В том-то и дело, что не только выдуманную Марию Ильину идентифицирует Пастернак с Лениным, но и самого себя — со Сталиным. Это упоминавшееся стихотворение «Мне по душе строптивый норов…» в полном его варианте. Интересно, что идентификация идет как некое «примирение противоречий», «единство противоположностей», дающее в сумме образ целостного бытия. Примиряются «предельно крайние» два начала, причем сам поэт берется как «женская» ипостась искомой целостности, в пассивной роли уже дважды (в теоретической статье и в другом стихотворении) упоминавшейся «губки»: «И этим гением поступка / Так поглощен другой поэт, / Что тяжелеет, словно губка, / Любою из его примет». Сталин — активное, «мужское» начало, «фонтан», если вспомнить статью «Несколько положений», а «другой поэт» выступает как «женщина», он «тяжелеет», беременеет от «гения поступка». Истинен — для Пастернака — образ революции только в этом единстве: революция как беременность и — необходимо кровавые — роды.
Это идеальный, точнее сказать — чаемый исход революции, долженствующей привести к некоему мистическому зачатью и к рождению, единство мужского и женского, красного и белого: кровь на снегу в «Докторе Живаго», сильно педалированная в сцене разгона демонстрации, или в том же романе — образ рябины в сахаре, которая оказывается в другом месте шариками свернувшейся крови Антипова на снегу. Как видим, примеры опровергают друг друга, и это свидетельствует об амбивалентном отношении Пастернака к революции, то мнящейся прекрасной женщиной, то оборачивающейся картиной смерти.
Подчас даже революция разворачивается у Пастернака не как восстание женщины, а как окончательное ее укрощение, в пределе — насильственная смерть. Этот мифический первообраз всплыл в приписке Пастернака к коллективному письму писателей к Сталину с выражением сочувствия по поводу смерти его жены. М. Коряков, введший в оборот этот документ («Новый журнал», 1958, № 55), совершенно прав, усмотрев здесь причину сохранения жизни Пастернаку: Сталин его мистически испугался. Нужно, однако, воспроизвести здесь эту приписку:
Присоединяюсь к чувству товарищей. Накануне глубоко и упорно думал о Сталине; как художник — впервые. Утром прочел известие. Потрясен так, точно был рядом, жил и видел. Борис Пастернак.

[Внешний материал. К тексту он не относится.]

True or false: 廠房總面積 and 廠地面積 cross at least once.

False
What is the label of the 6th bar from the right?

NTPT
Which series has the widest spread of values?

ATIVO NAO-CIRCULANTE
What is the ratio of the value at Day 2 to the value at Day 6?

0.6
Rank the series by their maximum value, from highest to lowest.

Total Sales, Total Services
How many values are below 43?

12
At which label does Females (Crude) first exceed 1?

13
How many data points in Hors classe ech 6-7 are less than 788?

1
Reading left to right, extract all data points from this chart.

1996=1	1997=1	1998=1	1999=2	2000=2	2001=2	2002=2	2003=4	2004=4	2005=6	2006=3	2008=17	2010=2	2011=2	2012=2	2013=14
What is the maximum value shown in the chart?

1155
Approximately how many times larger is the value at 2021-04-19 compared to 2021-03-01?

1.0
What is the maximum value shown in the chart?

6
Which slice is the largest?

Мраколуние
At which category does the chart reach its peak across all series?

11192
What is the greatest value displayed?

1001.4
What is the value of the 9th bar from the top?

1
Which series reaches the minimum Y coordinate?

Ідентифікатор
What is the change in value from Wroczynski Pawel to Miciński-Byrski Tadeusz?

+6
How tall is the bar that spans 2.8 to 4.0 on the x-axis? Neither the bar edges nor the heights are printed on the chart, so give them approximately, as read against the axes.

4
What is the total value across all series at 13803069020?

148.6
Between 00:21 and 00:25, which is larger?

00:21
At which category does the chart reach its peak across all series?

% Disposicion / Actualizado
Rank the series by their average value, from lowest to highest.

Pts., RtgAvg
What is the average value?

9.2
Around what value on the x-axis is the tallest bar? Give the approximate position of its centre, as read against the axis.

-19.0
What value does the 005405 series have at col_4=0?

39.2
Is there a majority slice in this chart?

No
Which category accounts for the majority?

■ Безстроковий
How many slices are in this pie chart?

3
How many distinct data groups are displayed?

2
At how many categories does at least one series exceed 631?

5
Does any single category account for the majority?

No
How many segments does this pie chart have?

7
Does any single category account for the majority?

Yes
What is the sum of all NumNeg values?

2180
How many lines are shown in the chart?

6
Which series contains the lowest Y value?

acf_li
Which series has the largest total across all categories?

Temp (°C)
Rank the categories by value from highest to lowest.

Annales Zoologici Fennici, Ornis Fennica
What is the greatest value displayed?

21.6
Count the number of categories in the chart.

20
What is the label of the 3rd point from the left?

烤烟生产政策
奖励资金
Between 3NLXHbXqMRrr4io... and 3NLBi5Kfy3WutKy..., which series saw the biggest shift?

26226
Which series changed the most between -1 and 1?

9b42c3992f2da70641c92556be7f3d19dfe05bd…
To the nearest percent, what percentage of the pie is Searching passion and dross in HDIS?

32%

Природу этого страха можно понять опять же в свете вышесказанного: Пастернак, связывавший с женщиной революцию, но амбивалентно трактовавший ее и как бунт против насилия, и как само насилие, увидел в Сталине — «убийце революции» — просто-напросто убийцу своей жены. «Увидел» — конечно, не то слово: он, в собственной тайной глубине носивший подобные образы, об этом бессознательно догадался, а Сталин бессознательно же догадался об этой догадке Пастернака.
В этой кремлевской сцене Пастернак, как страсть и свидетель, седел в углу.
Аналитическое усилие приводит нас к пониманию, что такие и подобные положения не столько отвращали Пастернака от революции, сколько привлекали к ней. Отказ, разрыв и вытеснение всех этих садо-мазохистских образов происходили на поверхности литературной жизни, на мелях групповой полемики, примером которой и выступает нежелание Пастернака считаться романтическим поэтом. Это не столько преодоление внутреннего конфликта, сколько простое указание на него. В глубине как раз в эти годы (начало 30-х, к которому относится смерть Н. Аллилуевой) шло «второе рождение» как попытка нового приятия революции и ее сиюминутной практики. Пастернак не был бы собой, если б этот процесс не связался у него с новым эротическим сдвигом («сдвиг» я тут призываю понимать в смысле пастернаковской формулы об искусстве как записи бытия, смещенного чувством). Понятно, что имеется в виду роман поэта с его будущей второй женой З. Н. Ереминой-Нейгауз. Но и в воспоминаниях Ю. Кроткова, трактующих этот сюжет, и в ныне опубликованных мемуарах самой З. Н. Пастернак мы наталкиваемся опять же на эту тему: поруганной девственности, оскорбленной, взыскующей мщения невинности. Эта тема мощно прозвучала в финале стихотворения «Весеннею порою льда…», завершающего книгу «Второе рождение», — она же легла в основу линии Лары — Комаровского в «Докторе Живаго».